We had Cree, Dene and syllabic fonts that needed to be installed on all our computers and I had to make sure people at home and schools could view the fonts on documents so I had to provide a link to the fonts for personal installation. There were also applications I needed to familiarize myself with, such as, CorelDraw, Publisher, Adobe Acrobat, Adobe Audition and of course Adobe Flash (Macromedia Flash at the time). I already knew about Adobe Photoshop so that was a big help with the images that needed to be edited and manipulated.
The project team was great and the people were dedicated and willing to put forth much effort to accomplish what we could, to provide resources for Aboriginal language learners all over the country and even some in the United States. We had curriculum developers who compiled the Cree and Dene word lists and translations, illustrators who provided the original clip-art we needed, audio/visual personnel who recorded the audio and video required and of course the material developers who put the resources together for print and distribution.
Part One & Part Two
I personally collaborated with all staff to get what I needed to build the website and put their work together and develop what we see today. If it were not for the cooperation and hard work of the team, I could not do what I did for the website. I am grateful for the experience and I was so sad to see it all come to an end in 2011. It was a big part of my life, 7 years of my life that it still has a profound effect on me today.
I think I did well on my self-learning because we ended up with a great Cree website that is still online and used all around the world and has been viewed by 147 countries. It has had 276,357 hits and 100,226 unique visitors (as of June 17, 2015) which is pretty good for a non-mainstream language and website.
The YouTube Channel has 407 subscribers 260,379 views as (of June 17, 2015). The channel has songs, concerts, and animations for the whole family to enjoy. There are also a couple of instructional videos for snowshoes and birch bark baskets and many interviews with elders, some who are not with us today.
As the web designer/Flash developer, I received praise for the work I did but I always mentioned the people behind all the important work that needed to be done before I could even develop an animation or Flash exercise. I had a good working relationship with all my co-workers and while they contributed all the work, I made myself extra useful by troubleshooting their computer’s hardware and software when ever they needed it. There was no way I could do my work if they could not do theirs, so it worked out for all of us.
I am currently training to be a teacher at Nortep and hopefully in a couple of years I will be able to contribute to the Cree language professionally with much more credibility. I decided to go back to school because I needed more training in the area of education and to hopefully expand my horizons for myself and to contribute more to the learning environment of our students in other areas where it is needed.

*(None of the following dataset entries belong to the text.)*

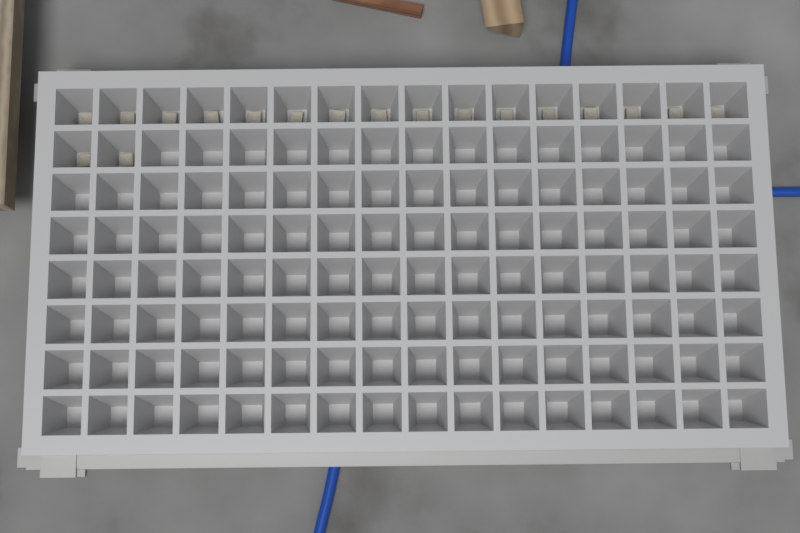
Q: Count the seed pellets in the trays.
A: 18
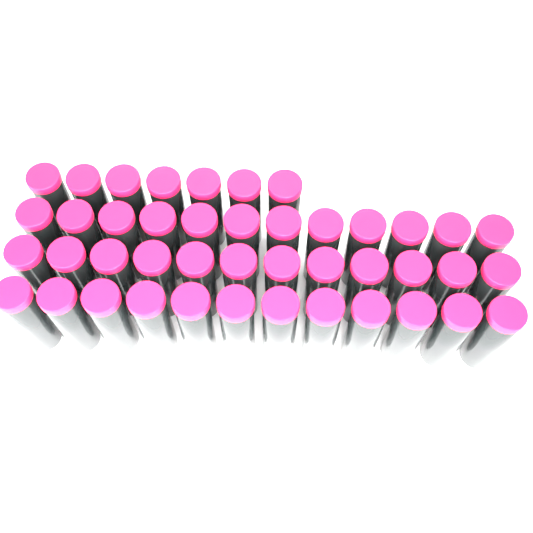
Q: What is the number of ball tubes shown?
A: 43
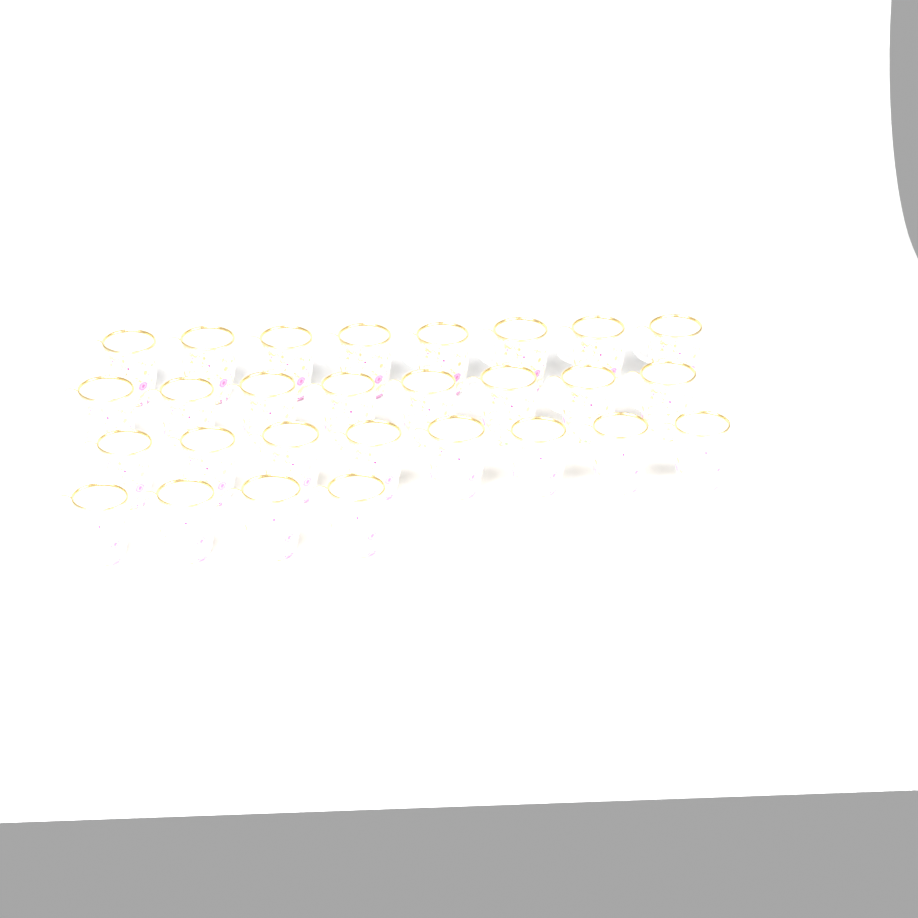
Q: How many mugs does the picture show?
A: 28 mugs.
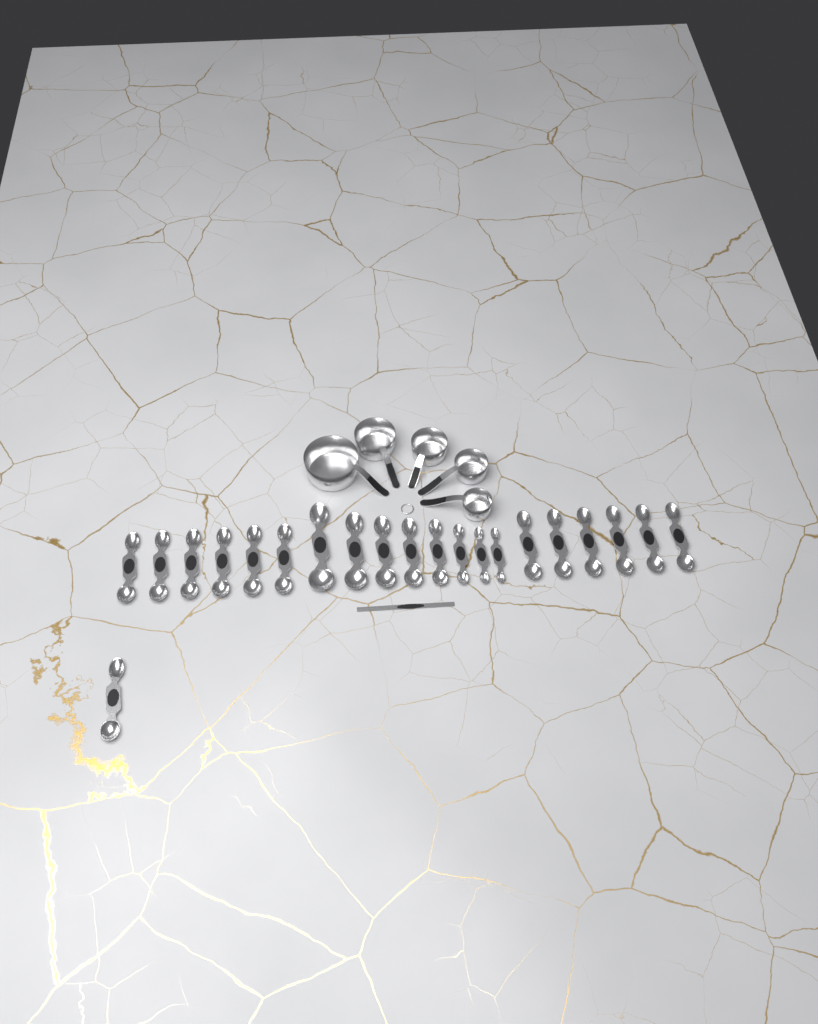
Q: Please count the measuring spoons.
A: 21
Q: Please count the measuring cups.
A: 5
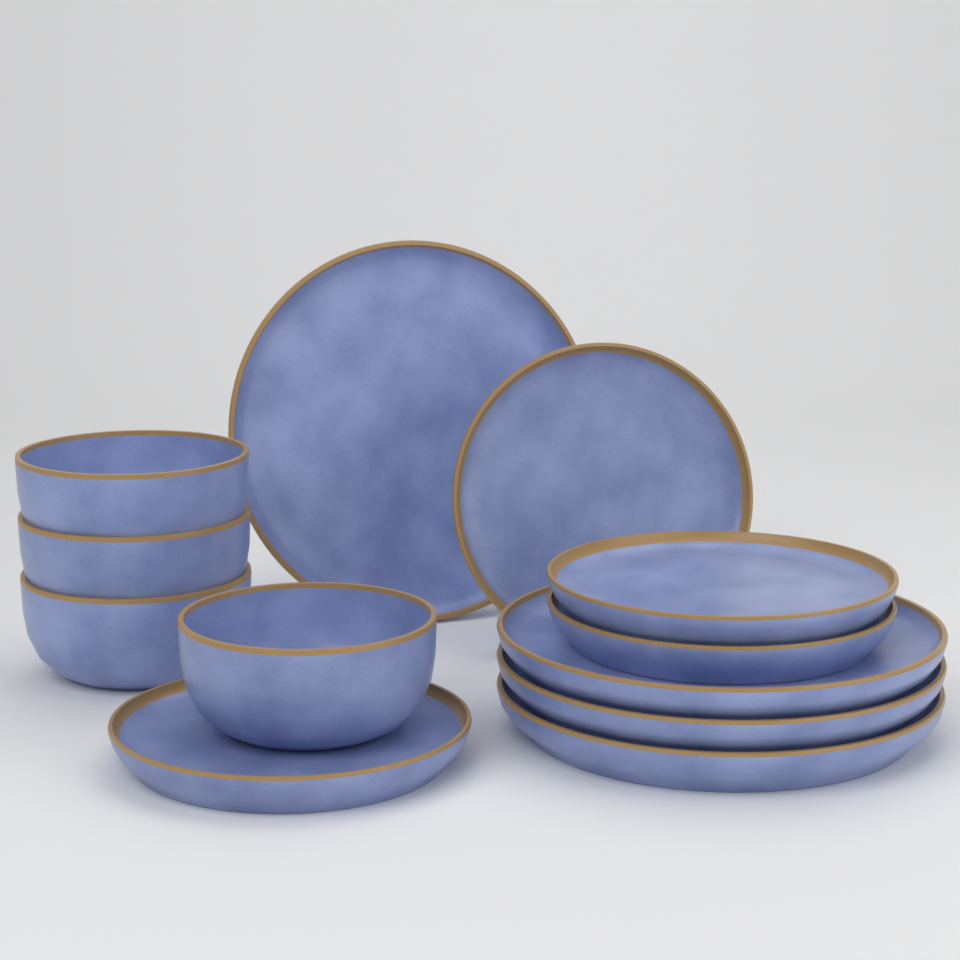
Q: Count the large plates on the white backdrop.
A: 4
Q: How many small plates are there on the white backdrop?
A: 4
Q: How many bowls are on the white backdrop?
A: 4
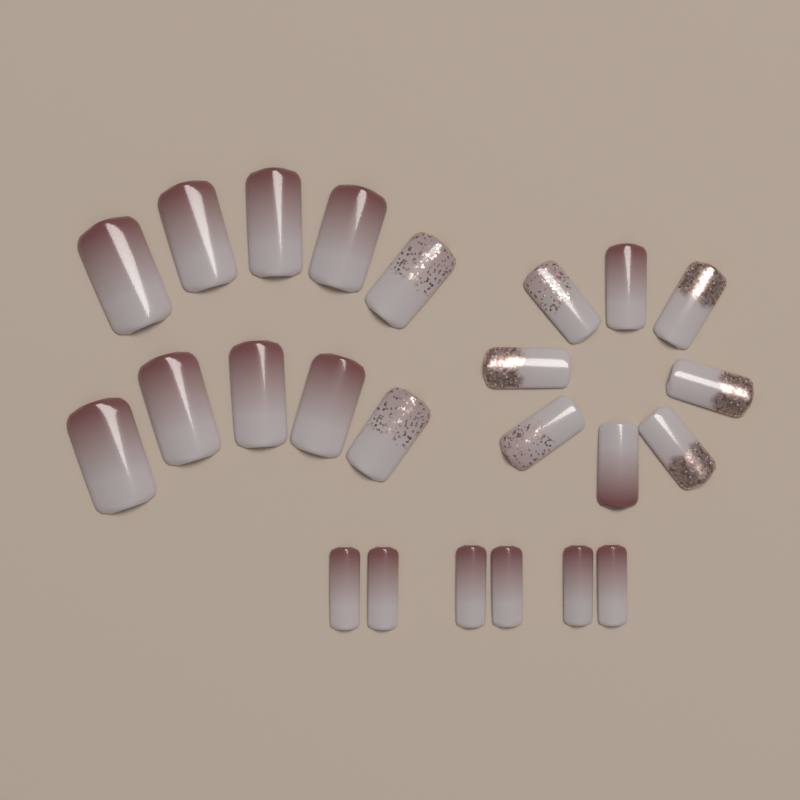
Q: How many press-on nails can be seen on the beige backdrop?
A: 24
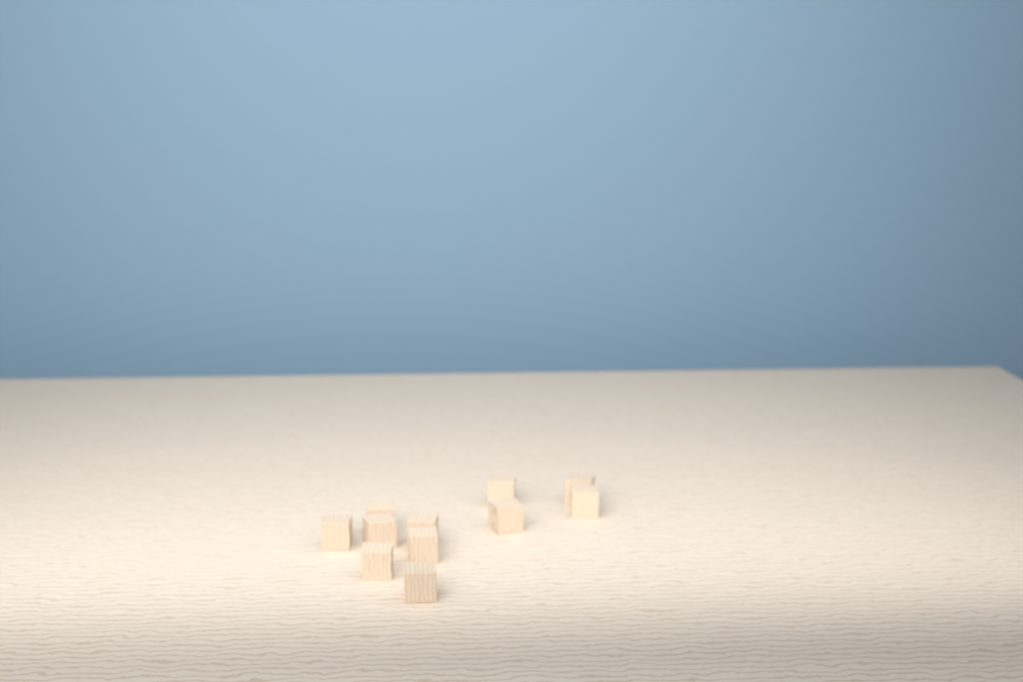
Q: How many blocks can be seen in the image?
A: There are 11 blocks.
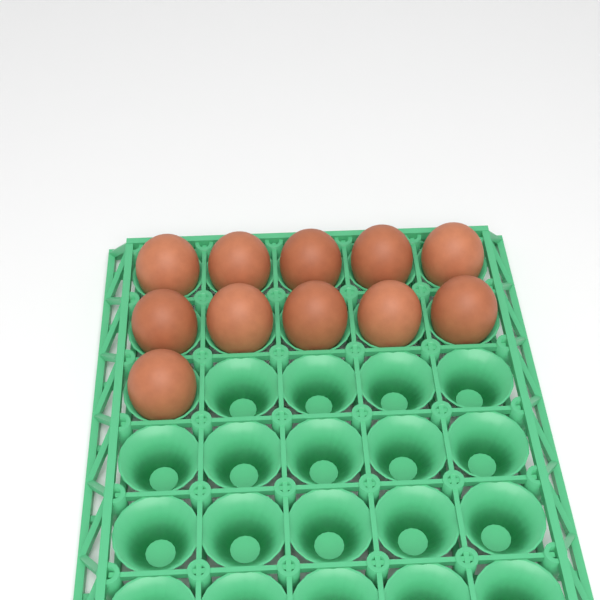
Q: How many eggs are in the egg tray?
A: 11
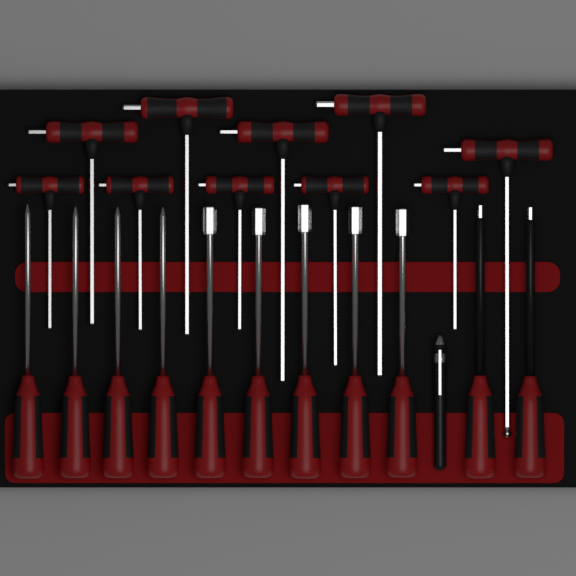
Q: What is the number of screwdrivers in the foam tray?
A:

On a side note, I would receive emails and phone calls from Montana, Ontario, British Columbia and the all the prairie provinces to let me know what a great job the Gift was doing. One person in particular called from BC to tell me that he loved the website and that two of his children were learning Cree from their mother who was a Cree woman he married from Saskatchewan somewhere, I cannot remember where specifically (it might have been Pelican Narrows). It was a morning call out of nowhere but it was a nice surprise way back about 2010.
I wish the project could have continued but all good things come to an end. Maybe one of these days there will be a revival and if there is, I would love to be involved again and provide my experience and expertise.